This week, within hours of each
other, two very different local authorities announced causes for concern about their future financial viability.
West Somerset (know to
many from childhood holidays at Minehead) is the smallest District in England in terms of budget and population. This week the Council published an
LGA report that showed that its unavoidable annual budget growth bill of £150,000
dwarfs the maximum it can raise by increasing Council Tax in line with the 2% cap, which is just shy of £40,000. With grants shrinking this is an arithmetical bind
from which there is no escape and all the Council can do, the report
acknowledges, is seek to put off the day when it holds up its hands and tells
the world it can no longer meet its statutory obligations.
Birmingham, on the
other hand, is England’s largest unitary authority, with a population about 30
times larger than West Somerset.
Its problem is that it has to set aside at least half a billion pounds –
and probably more- to cover equal pay claims from some of its women workers,
backdated for several years.
Arguably the scale of Birmingham’s operations have contributed to the
extent it unwittingly breached the Equal Pay Act. There is much more Birmingham can
do to balance the books than West Somerset can, but unless it is allowed to
capitalise current these liabilities , it will have to find considerable
additional savings this year on top of those brought about through austerity.

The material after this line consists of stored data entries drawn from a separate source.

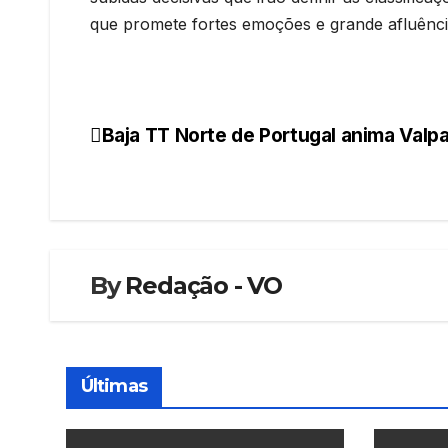
que promete fortes emoções e grande afluênc
Baja TT Norte de Portugal anima Valp
Navegação
de
artigos
By
Redação - VO
Últimas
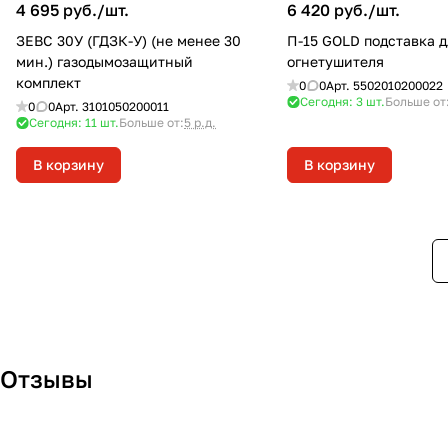
4 695 руб./
шт.
6 420 руб./
шт.
ЗЕВС 30У (ГДЗК-У) (не менее 30
П-15 GOLD подставка д
мин.) газодымозащитный
огнетушителя
комплект
0
0
Арт.
5502010200022
Сегодня: 3
шт.
Больше от
0
0
Арт.
3101050200011
Сегодня: 11
шт.
Больше от:
5 р.д.
В корзину
В корзину
Отзывы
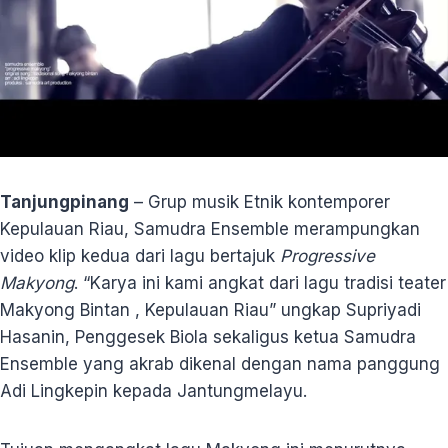
Tanjungpinang
– Grup musik Etnik kontemporer
Kepulauan Riau, Samudra Ensemble merampungkan
video klip kedua dari lagu bertajuk
Progressive
Makyong
. “Karya ini kami angkat dari lagu tradisi teater
Makyong Bintan , Kepulauan Riau” ungkap Supriyadi
Hasanin, Penggesek Biola sekaligus ketua Samudra
Ensemble yang akrab dikenal dengan nama panggung
Adi Lingkepin kepada Jantungmelayu.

As readers will know, Chubby Cat frowns upon public sector bodies putting off for tomorrow what it
should really be paying for today (or yesterday), but in this case the effect
on current service users of mistakes made in the past would be very unfair
unless the cost is managed over a longer period.
Part of the problem,
of course, is the local government finance system does not deal very well with authorities at the
extremes, It is difficult to
devise a system that doesn’t result in outlier authorities ending up with either too little or too
much. When the pieces of the
system are being thrown up into the air, as they
are at the moment, the risks for organisations multiply. From next year, market factors will decide some of the distribution of funding between local authorities and the system will become less easy to manage.
Only the week before
last an elected Member expressed to me his concern that more than one
local authority would go bust as a result of austerity, I intend to return to this issue in the
future, in particular the question
of what happens next if such an eventuality arises.
In the meantime it is
enough to note that perhaps at the moment it is best to be medium sized.